To help address your question, please take a look at our HUB Docs for guidance on best practices and potential insights:

• Quickstart. Begin training and managing YOLO models with HUB in just a few steps.
• Models: Training and Exporting. Learn how to effectively train YOLO models and export them for deployment.
• Metrics. Understand loss functions (e.g., box_loss, cls_loss, dfl_loss) and performance metrics to interpret your training and evaluation results.

If you're observing varying loss graph ranges, this could depend on the model's architecture, training dynamics, or specific dataset characteristics (scale, variability, annotations). Please share additional context, such as:

1. The dataset details: How it's labeled and structured, along with any preprocessing steps.
2. The exact training configuration: Hyperparameters, optimizer settings, or any custom modifications made.
3. If there are specific commands or code snippets being used, sharing those could help us investigate further.
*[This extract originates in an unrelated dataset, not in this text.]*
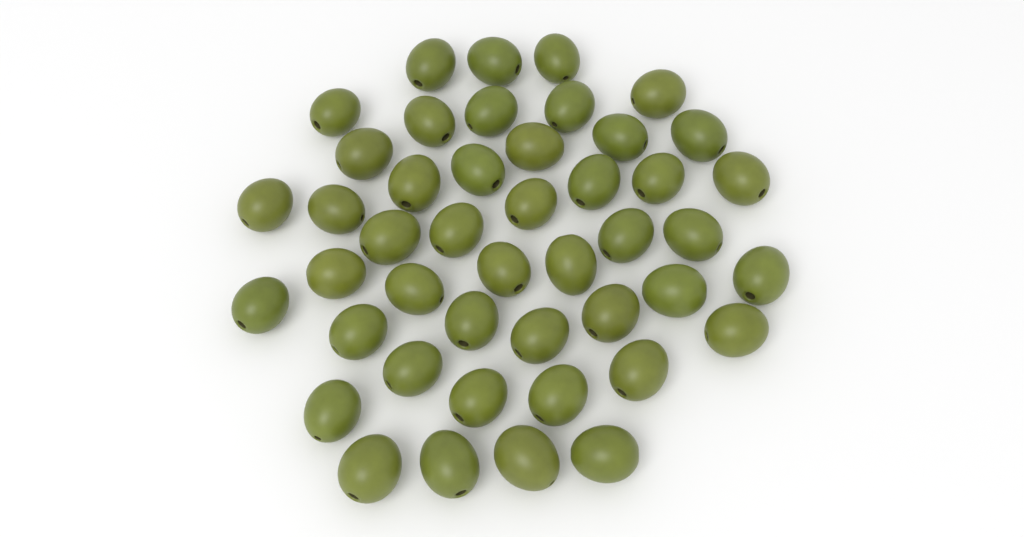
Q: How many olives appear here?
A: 45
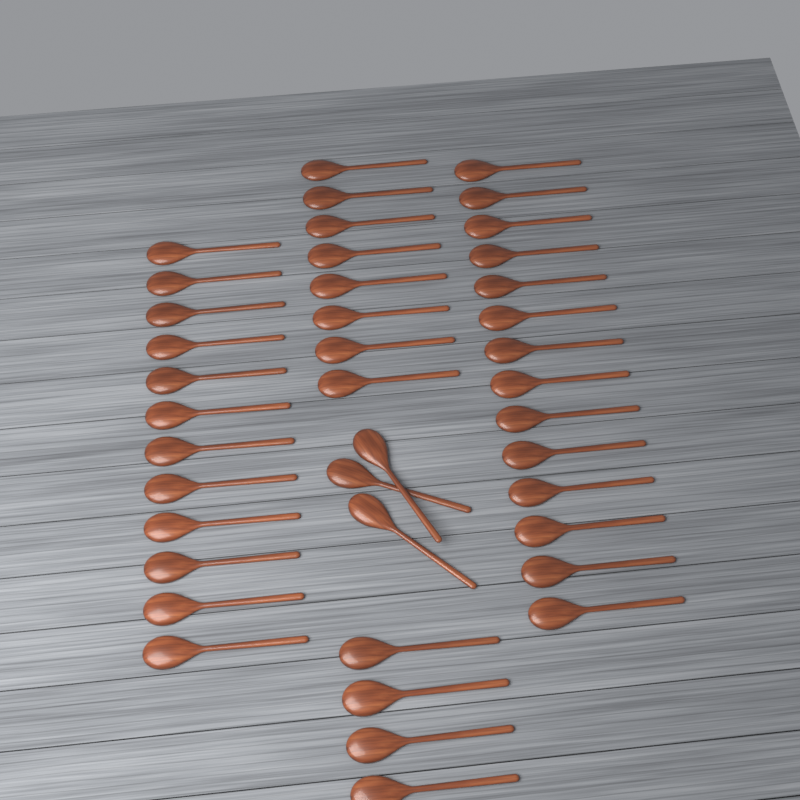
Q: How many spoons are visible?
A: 41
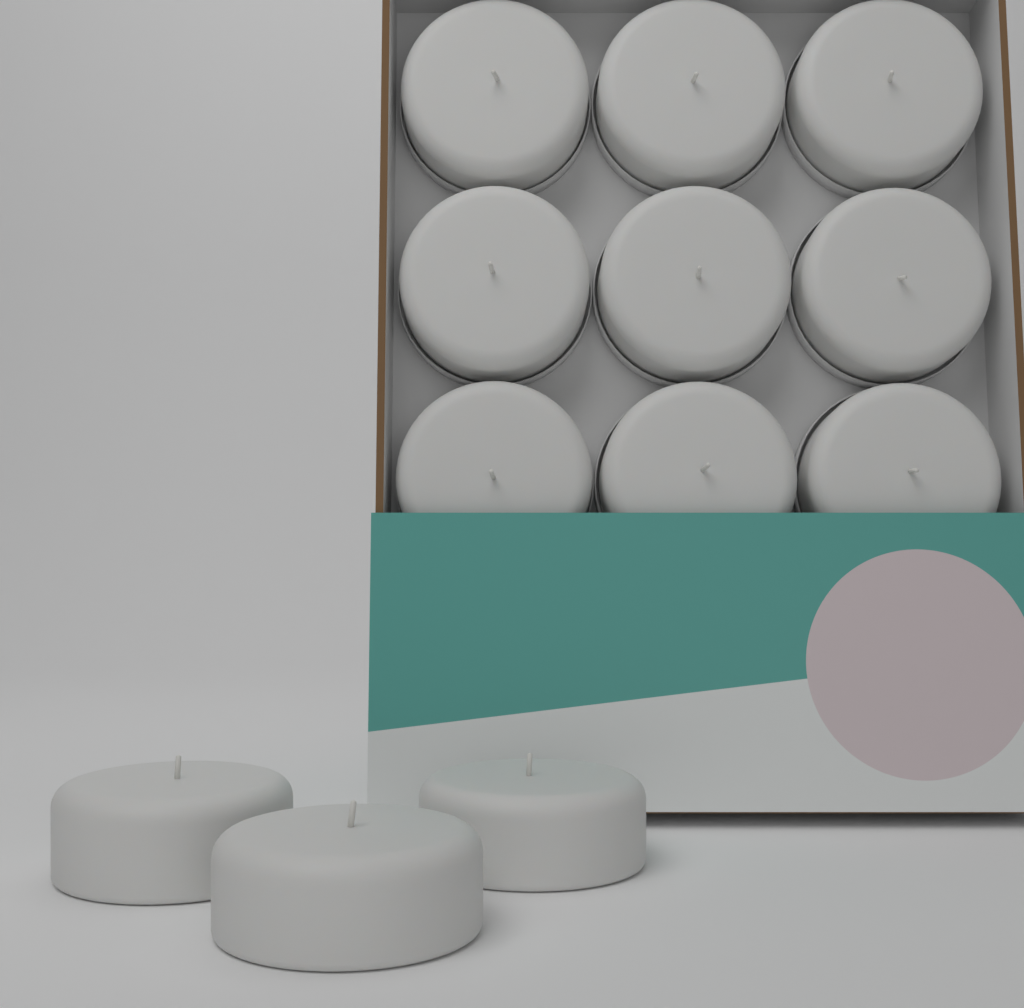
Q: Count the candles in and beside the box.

If this is a potential 🐛 Bug Report, please also include a minimum reproducible example (MRE) to assist us in reproducing the behavior.
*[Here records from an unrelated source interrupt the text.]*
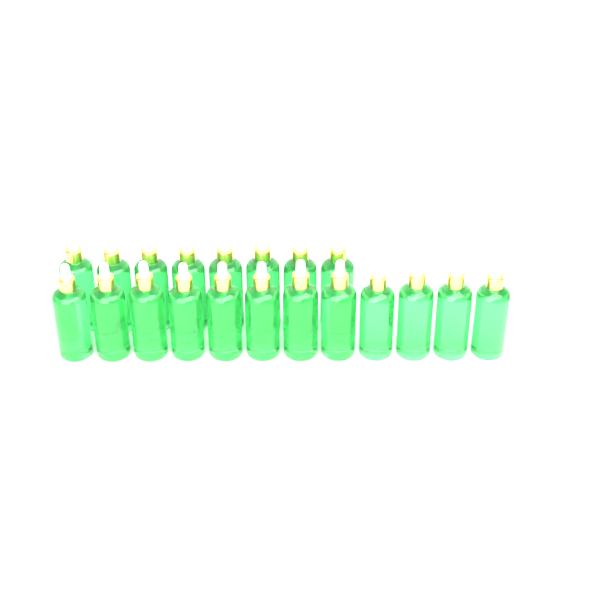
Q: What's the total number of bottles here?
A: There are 20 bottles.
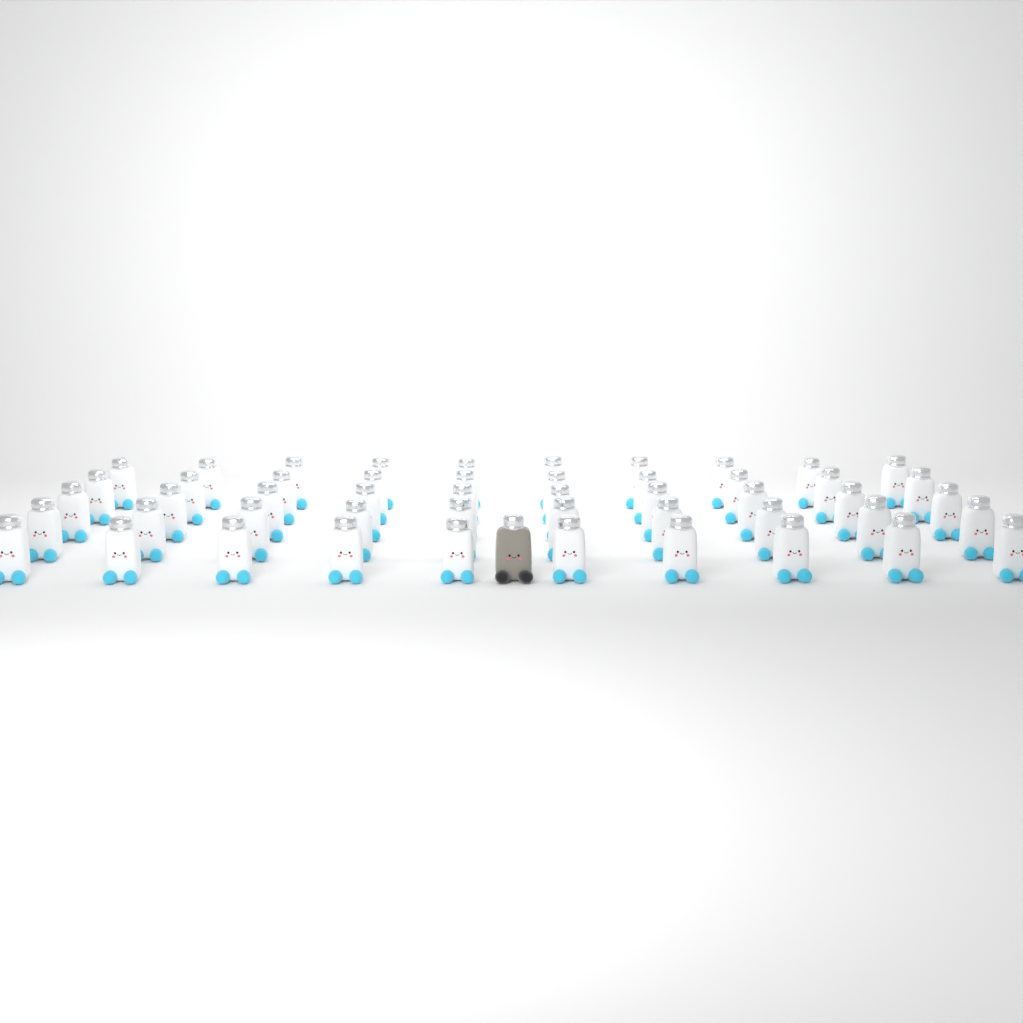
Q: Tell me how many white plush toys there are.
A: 50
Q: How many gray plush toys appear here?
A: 1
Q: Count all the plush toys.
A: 51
Our engineering team will look into this further and get back to you soon. Your patience and detailed input are much appreciated, as they help us continue improving the HUB platform! 🚀😊

[pderrenger]

@Josephts1 thank you for your detailed explanation and the accompanying graphs! It’s great to see your experimentation with different training strategies for mandarin detection. The variation in loss ranges you observed is a common occurrence and can be explained by the following factors:

1. Pre-trained Model vs. Training from Scratch:

   • Pre-trained models, like yolo11s.pt, are initialized with weights optimized on large datasets (e.g., COCO). These weights are already well-tuned, resulting in smaller initial losses. The loss values typically start closer to the optimal range (e.g., 1 to 0) when fine-tuning such models.
   • On the other hand, when training from scratch (using yolo11s.yaml), the model starts with randomly initialized weights. The loss values are initially much higher (e.g., 5 or above) because the model has no prior knowledge and must learn everything from the ground up.

2. Freezing Layers:

   • Freezing layers (e.g., the first 24 layers in your experiment) reduces the number of parameters being updated, often leading to smoother convergence. However, even with frozen layers, the pre-trained weights still influence the initial loss ranges, keeping them relatively low compared to training from scratch.
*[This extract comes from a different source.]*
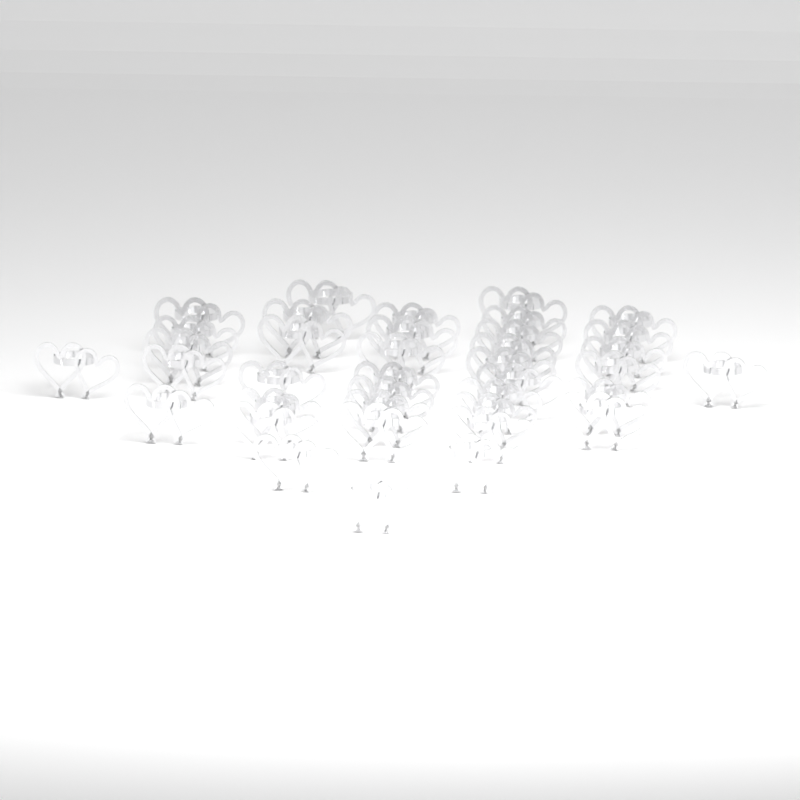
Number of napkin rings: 38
3. Dataset-Specific Characteristics:

   • The variability in loss ranges can also depend on your dataset. Factors like class imbalance, annotation quality, and dataset size can lead to differences in how the model optimizes during training. For instance, if your dataset has very different characteristics from COCO, training from scratch might better align the model to your specific task, as seen in your results.

4. Loss Function Dynamics:

   • The different loss components (e.g., box_loss, cls_loss, dfl_loss) have their own scales and dynamics based on the training strategy and the model's initialization. Pre-trained models might start closer to their optimal point, whereas training from scratch involves a broader exploration of the parameter space, leading to higher initial loss values.

Recommendations:

• Choose the Best Strategy: Based on your observations, training from scratch seems to yield the best results for your dataset. This makes sense if your dataset (mandarin detection) is very different from the COCO dataset used to pre-train the model.
• Monitor Class Distribution: Ensure your dataset has a balanced class distribution to avoid potential biases in loss calculations.
• Use Validation Metrics: Focus on validation metrics like mAP50-95 to evaluate model performance, rather than the absolute loss values, as these are more indicative of real-world performance.

If you'd like to further analyze or adjust training behavior, consider visualizing additional metrics or leveraging tools provided in the Ultralytics HUB. The HUB allows for streamlined dataset management, training, and monitoring of results.

Let me know if you have further questions or need clarification! 😊